### Directions
Can you arrange every non-blank line of the records below as a Markdown table with the columns "No." and "Source line," numbering the rows in order and leaving the pictures out?

### Material for this task
━━━

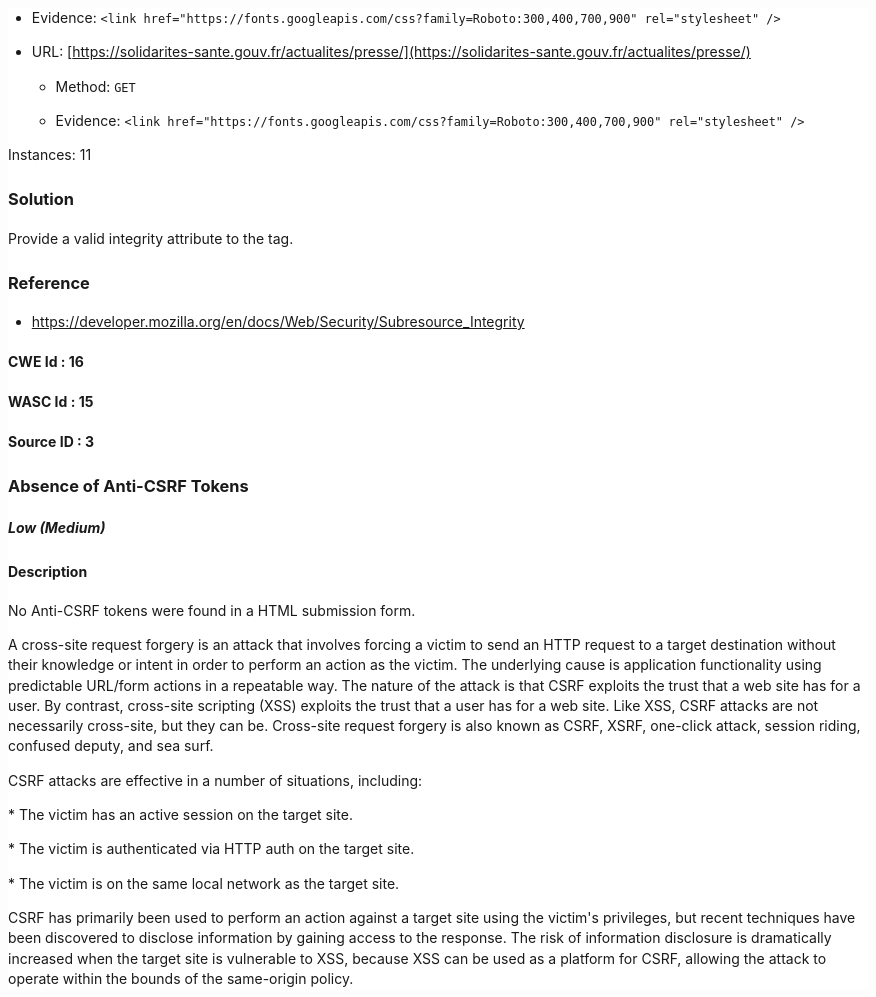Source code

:   
  * Evidence: `<link href="https://fonts.googleapis.com/css?family=Roboto:300,400,700,900" rel="stylesheet" />`
  
  
  
  
* URL: [https://solidarites-sante.gouv.fr/actualites/presse/](https://solidarites-sante.gouv.fr/actualites/presse/)
  
  
  * Method: `GET`
  
  
  * Evidence: `<link href="https://fonts.googleapis.com/css?family=Roboto:300,400,700,900" rel="stylesheet" />`
  
  
  
  
Instances: 11
  
### Solution
<p>Provide a valid integrity attribute to the tag.</p>
  
### Reference
* https://developer.mozilla.org/en/docs/Web/Security/Subresource_Integrity

  
#### CWE Id : 16
  
#### WASC Id : 15
  
#### Source ID : 3

  
  
  
  
### Absence of Anti-CSRF Tokens
##### Low (Medium)
  
  
  
  
#### Description
<p>No Anti-CSRF tokens were found in a HTML submission form.</p><p>A cross-site request forgery is an attack that involves forcing a victim to send an HTTP request to a target destination without their knowledge or intent in order to perform an action as the victim. The underlying cause is application functionality using predictable URL/form actions in a repeatable way. The nature of the attack is that CSRF exploits the trust that a web site has for a user. By contrast, cross-site scripting (XSS) exploits the trust that a user has for a web site. Like XSS, CSRF attacks are not necessarily cross-site, but they can be. Cross-site request forgery is also known as CSRF, XSRF, one-click attack, session riding, confused deputy, and sea surf.</p><p></p><p>CSRF attacks are effective in a number of situations, including:</p><p>    * The victim has an active session on the target site.</p><p>    * The victim is authenticated via HTTP auth on the target site.</p><p>    * The victim is on the same local network as the target site.</p><p></p><p>CSRF has primarily been used to perform an action against a target site using the victim's privileges, but recent techniques have been discovered to disclose information by gaining access to the response. The risk of information disclosure is dramatically increased when the target site is vulnerable to XSS, because XSS can be used as a platform for CSRF, allowing the attack to operate within the bounds of the same-origin policy.</p>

━━━

### Output
| No. | Source line |
|---|---|
| 1 | Source code |
| 2 | :    |
| 3 |   * Evidence: `<link href="https://fonts.googleapis.com/css?family=Roboto:300,400,700,900" rel="stylesheet" />` |
| 4 | * URL: [https://solidarites-sante.gouv.fr/actualites/presse/](https://solidarites-sante.gouv.fr/actualites/presse/) |
| 5 |   * Method: `GET` |
| 6 |   * Evidence: `<link href="https://fonts.googleapis.com/css?family=Roboto:300,400,700,900" rel="stylesheet" />` |
| 7 | Instances: 11 |
| 8 | ### Solution |
| 9 | <p>Provide a valid integrity attribute to the tag.</p> |
| 10 | ### Reference |
| 11 | * https://developer.mozilla.org/en/docs/Web/Security/Subresource_Integrity |
| 12 | #### CWE Id : 16 |
| 13 | #### WASC Id : 15 |
| 14 | #### Source ID : 3 |
| 15 | ### Absence of Anti-CSRF Tokens |
| 16 | ##### Low (Medium) |
| 17 | #### Description |
| 18 | <p>No Anti-CSRF tokens were found in a HTML submission form.</p><p>A cross-site request forgery is an attack that involves forcing a victim to send an HTTP request to a target destination without their knowledge or intent in order to perform an action as the victim. The underlying cause is application functionality using predictable URL/form actions in a repeatable way. The nature of the attack is that CSRF exploits the trust that a web site has for a user. By contrast, cross-site scripting (XSS) exploits the trust that a user has for a web site. Like XSS, CSRF attacks are not necessarily cross-site, but they can be. Cross-site request forgery is also known as CSRF, XSRF, one-click attack, session riding, confused deputy, and sea surf.</p><p></p><p>CSRF attacks are effective in a number of situations, including:</p><p>    * The victim has an active session on the target site.</p><p>    * The victim is authenticated via HTTP auth on the target site.</p><p>    * The victim is on the same local network as the target site.</p><p></p><p>CSRF has primarily been used to perform an action against a target site using the victim's privileges, but recent techniques have been discovered to disclose information by gaining access to the response. The risk of information disclosure is dramatically increased when the target site is vulnerable to XSS, because XSS can be used as a platform for CSRF, allowing the attack to operate within the bounds of the same-origin policy.</p> |